Nostalgia

3.3K 159 2
                                    


"Aku tak bisa mengejar. Aku tahu kamu akan tetap disini, tak pernah meninggalkanku. namun disisi lain aku meragukan itu" -Putra Bachtera


Untuk beberapa hal, hidup putra memang terlihat sempurna. Memiliki keluarga yang harmonis sebagai salah satunya. Namun tidak dengan luka masa lalunya, nyatanya sebuah kehilangan mampu menikam Putra tanpa menyentuhnya

Untuk beberapa saat, Putra memang terlihat selalu bahagia. Berkepribadian ceria, menurut mereka yang baru pertama kali melihatnya. Sosok yang friendly, untuk mereka yang sudah mengenalnya cukup lama.

Nyatanya, sebuah kehilangan lah yang dapat menjatuhkannya. Menamparnya tanpa menyentuhnya dan menusuknya tanpa menggoresnya

Selalu seperti ini, setiap Putra mengingat kejadian hari itu ia selalu lupa untuk bersyukur kepada Tuhan untuk apa apa yang sekarang ia punya

Menghela nafas, Putra memetik senar gitarnya perlahan. Lagu memories by maroon 5 mengalun indah, nada-nadanya membuat kepingan kenangan dari masa lalu Putra perlahan menyatu. Membentuk sebuah memori, yang jika diingat selalu sukses membuat Putra meneteskan air mata tanpa sadar.

Disebuah kursi meja belajar itu, tepat dihadapan sebuah bingkai foto yang menampilkan tiga sosok anak kecil yang tengah tertawa, Putra menumpahkan seluruh kesedihannya. Lewat sebuah lagu yang mengalun dengan indahnya.

"Aja, Yala pengen esklim" Ujar seorang gadis kecil, netra terangnya menatap sang sahabat penuh harap.

Kesusahan menyebut huruf 'r', tak membuat gadis bernama Keeyara itu mengurungkan keinginannya untuk memakan satu cone Eskrim, di sebuah taman dekat komplek perumahan mereka

"Gak boleh yala. Kata mama nana, yala ga boleh makan es. Yala kan baru keluar dari rumah sakit" Ujar Aja, tanpa mengalihkan perhatiannya dari sebuah istana pasir yang ia buat bersama kakak yara, Fariz.

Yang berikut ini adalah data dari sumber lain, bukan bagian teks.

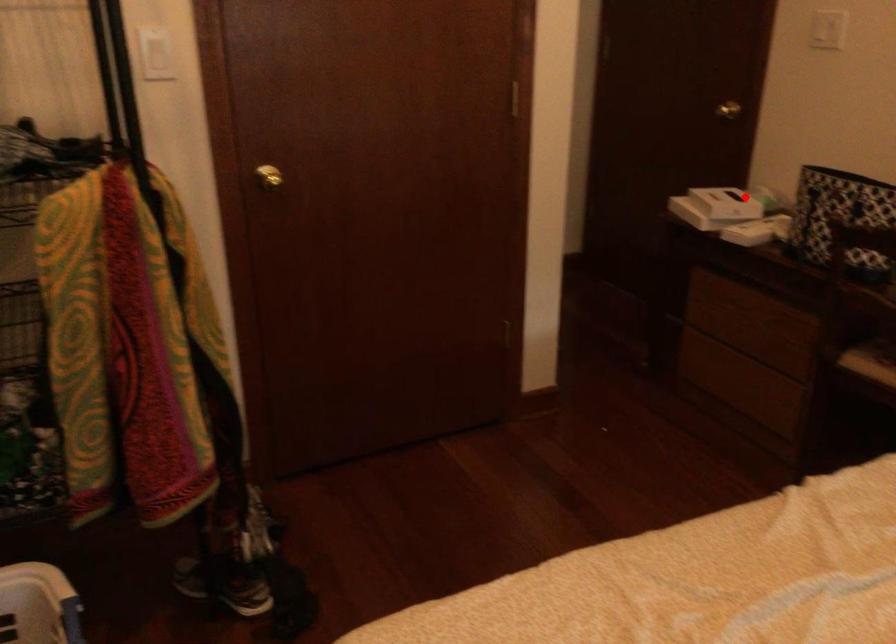
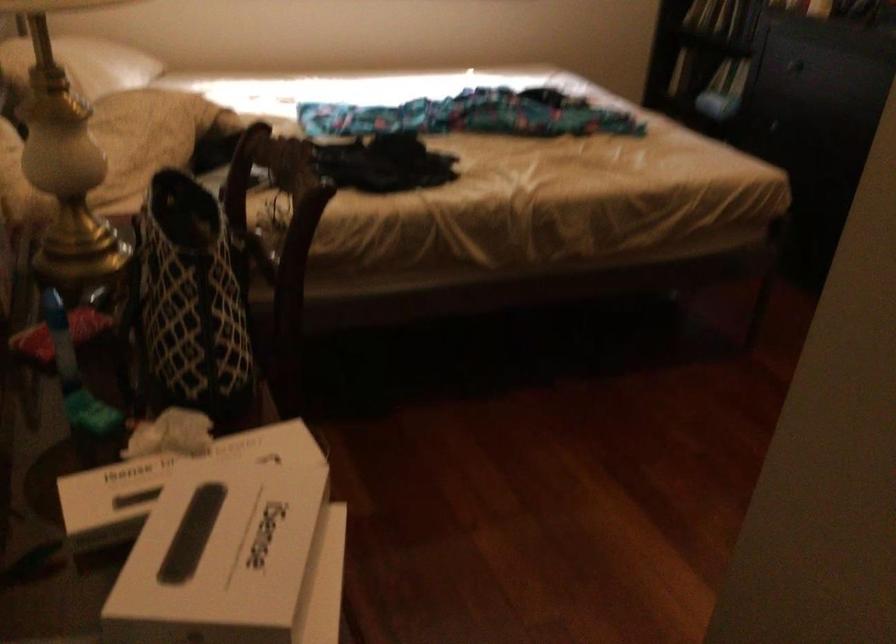
In the second image, find the point that corresponds to the highlighted location in the first image.

(168, 477)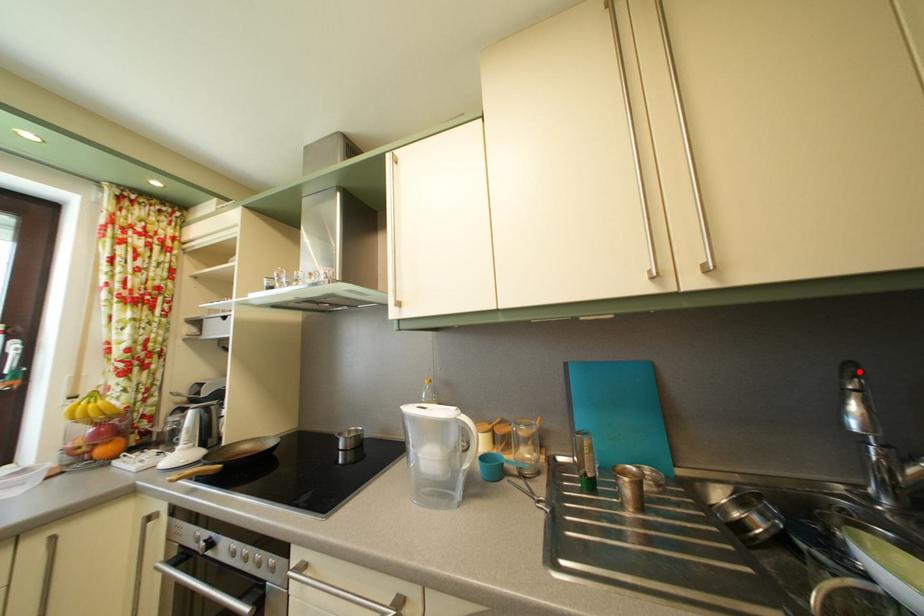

Sahabat Yara itu, Putra. Yara memang biasa memanggilnya Raja. Namun, karena yara yang belum lancar menyebut huruf 'r' maka ia memilih jalan singkat, memilih memanggil Putra dengan sebutan 'Aja'

"Aja pelit banget sich, aku kan cuma pengen esklim. Ya kan kak faliz?" Balas Yara sebal, kedua tangannya yang tadi memegang ayunan ia silahkan di dada dengan bibir yang mengerucut sebal, membuatnya terlihat begitu menggemaskan

"Gak boleh, Yara" Ujar Fariz sambil mengelus rambut sang adik.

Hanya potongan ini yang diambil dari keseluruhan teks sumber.